Thursday, May 19, 2011

Secrets


IMGP4649, originally uploaded by Mike Borden Photography.

Scarves are fun.

Wednesday, May 18, 2011

Singing


IMGP4604, originally uploaded by Mike Borden Photography.

I'm glad I get to share studio space with these guys, DESCARGA. That's Hector singing.

The Balancing Act


IMGP4775, originally uploaded by Mike Borden Photography.

Since I haven't really done much with this blog, and I'm best at taking pictures; I think its time I made this blog into a place where I can display my photography. So enjoy!

Tuesday, May 17, 2011

Running to the gods


IMGP4713, originally uploaded by Mike Borden Photography.

New stuff I've done. I'm a fan of this picture.

Sunday, April 3, 2011

Pounce


IMGP4180, originally uploaded by Mike Borden Photography.

Guess I like this one too.

Scream!


IMGP4298, originally uploaded by Mike Borden Photography.

It's been awhile since I've posted anything. Well here's a new picture I took.

Tuesday, March 30, 2010

The DJ


IMGP0975, originally uploaded by MikeyMikeyMikey.

Been honing my photographic skills recently. I liked this one a lot. Most of my work is with musicians of some stripe or another. I think I may have to start a series on different musicians now. Enjoy.

Thursday, March 4, 2010

Bulb

Was playing around with the camera, and I just like this one.



Bulb

Monday, February 15, 2010

Life is Precious

I just found out about the death of an old friend today. What is there to say? I'm personally somewhat numb at the moment. I will say prayers to the living and the dead. I've known Kim for years, but hadn't seen her in a few years. She will still be missed by me, and all who knew her.
Life is precious....do NOT waste it on petty things.

Tuesday, January 26, 2010

Life is a Rollercoaster, and I'm Along for the Ride

Over the past month, I have been on an emotional rollercoaster. The strange part about it, is that I feel as if it was needed. When I first met my now ex, I had this strange sensation that he was supposed to perform some function in my life. I could never shake this feeling. It was only after going through a painful break-up that the function became clear to me.
I love photography. Taking pictures allows me to view the world through someone else's eyes, while at the same time, making an image that tells a story. Over the past four years, I've fallen out of taking pictures. Various reasons, time, lack of a digital camera, no inspiration or motivation.
Meeting Paul, who is a painter did not initially spark me. I will admit that seeing him work in art made me jealous. Why wasn't I doing what makes me happy? Why am I at a job that is a decent job, but definately not fulfilling, in the long run? Going through a painful break-up though strangely cleared my mind of the clutter that has accumlated over the years. I need to get a camera, and start doing what I enjoy. If I make a lot of money doing that, awesome. If I just take lots of pictures, and make myself happy, awesome.
I pledge to myself not to let my rational mind always over rule my creative mind. That act stifles me, constricts me. Now is my time to shine, and I'm ready to do it!

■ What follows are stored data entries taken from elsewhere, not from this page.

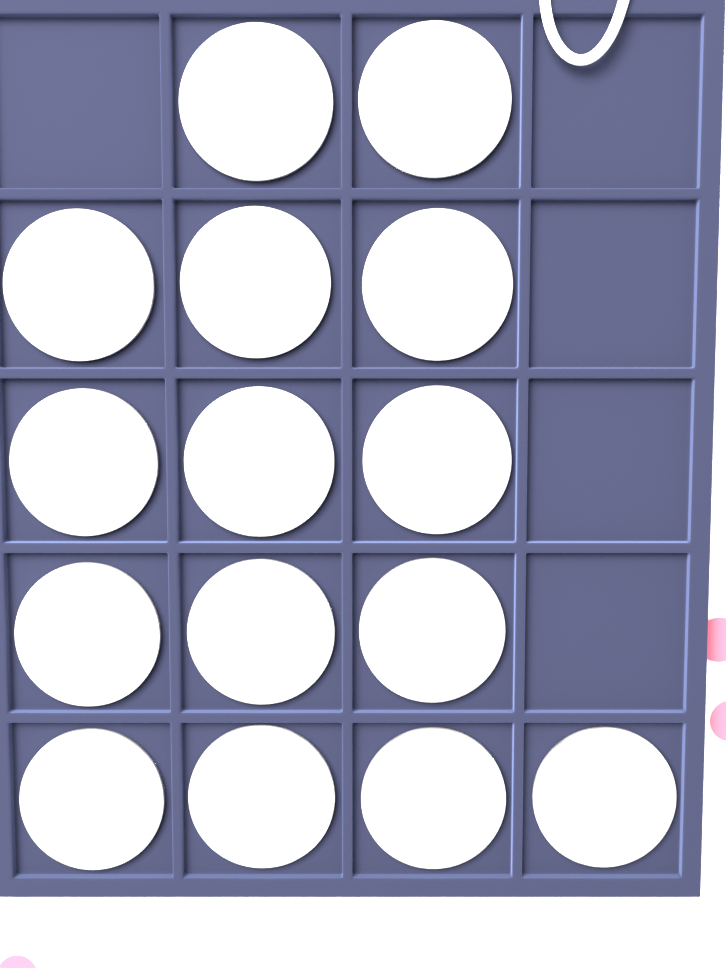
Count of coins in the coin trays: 15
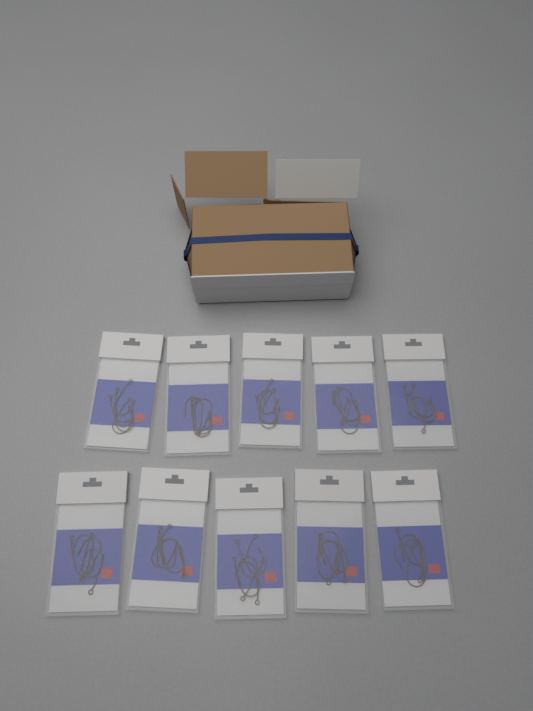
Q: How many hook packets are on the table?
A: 10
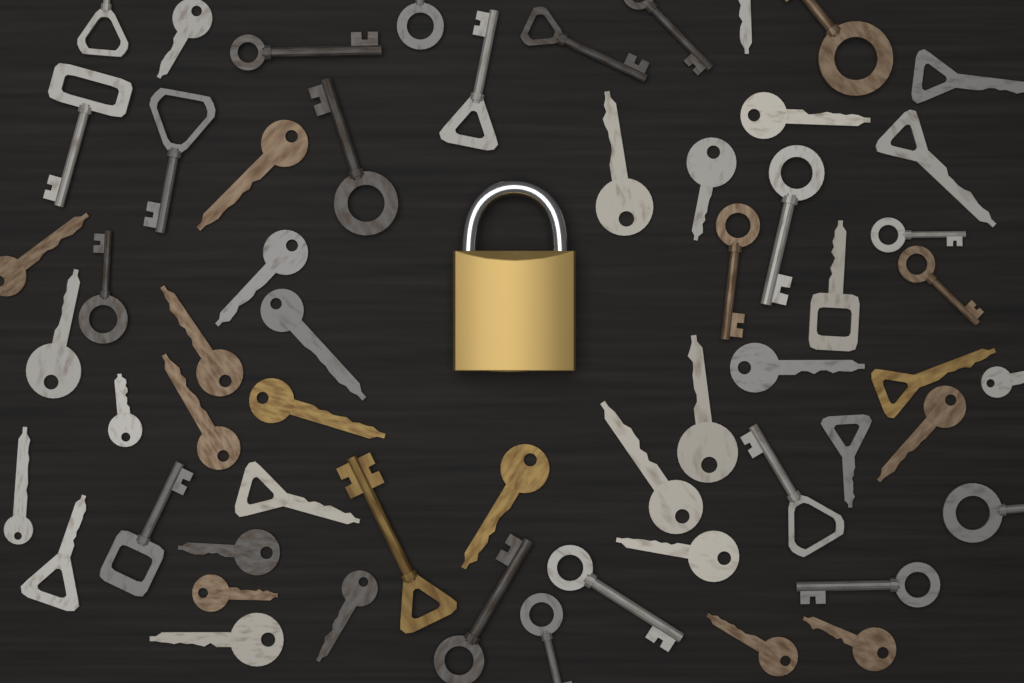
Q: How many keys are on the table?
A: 58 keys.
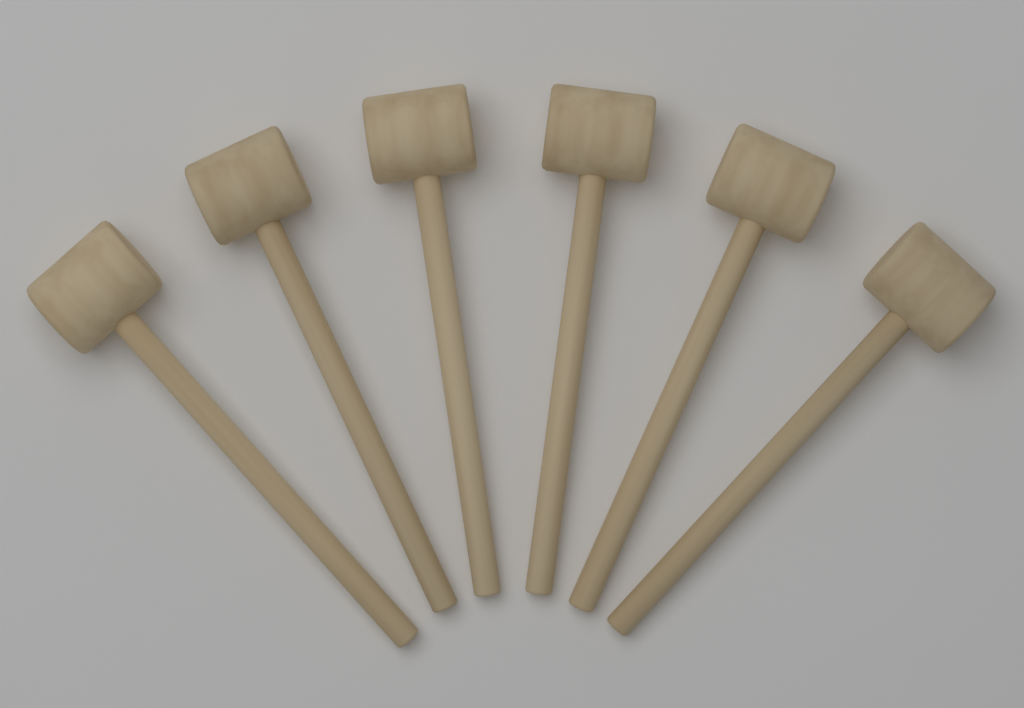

Thursday, November 26, 2009

Happy Thanksgiving

Thanksgiving is a time to make you think, of your life, of others and to give thanks for what one has. I'm thankful for the important people in my life, because without them life just is not as grand. I'm thankful for old friends, who can read me well, and don't have to ask what I want. I'm thankful for new friends who are learning me, and I them, and hope for many years together. I'm not going to name specific people, but you know who you are. I'm thankful for my family, for all that they do and say. Although there are many things in life that are not the ideal of what I want, I am thankful for what I do have.

Monday, October 12, 2009

What Satin is Thinking

I'm not this cutsey with my cat, but I'm sure she is thinking this when I'm talking to her. Ha!





Sunday, October 11, 2009

Moving on...Moving out...Moving up

It's strange for me right now. Although I have come to a point where the people in my life that I thought would be more than friends, are now going to be just friends. I hope that they become good friends, and not just someone who barely passes by in my life. I'm not sad or upset. I almost feel more assured. I feel confidence. For the first time in awhile, I know the who I want in my life. I know what I need in someone else for me to be happy. I've never felt that feeling before. It's strange, but good.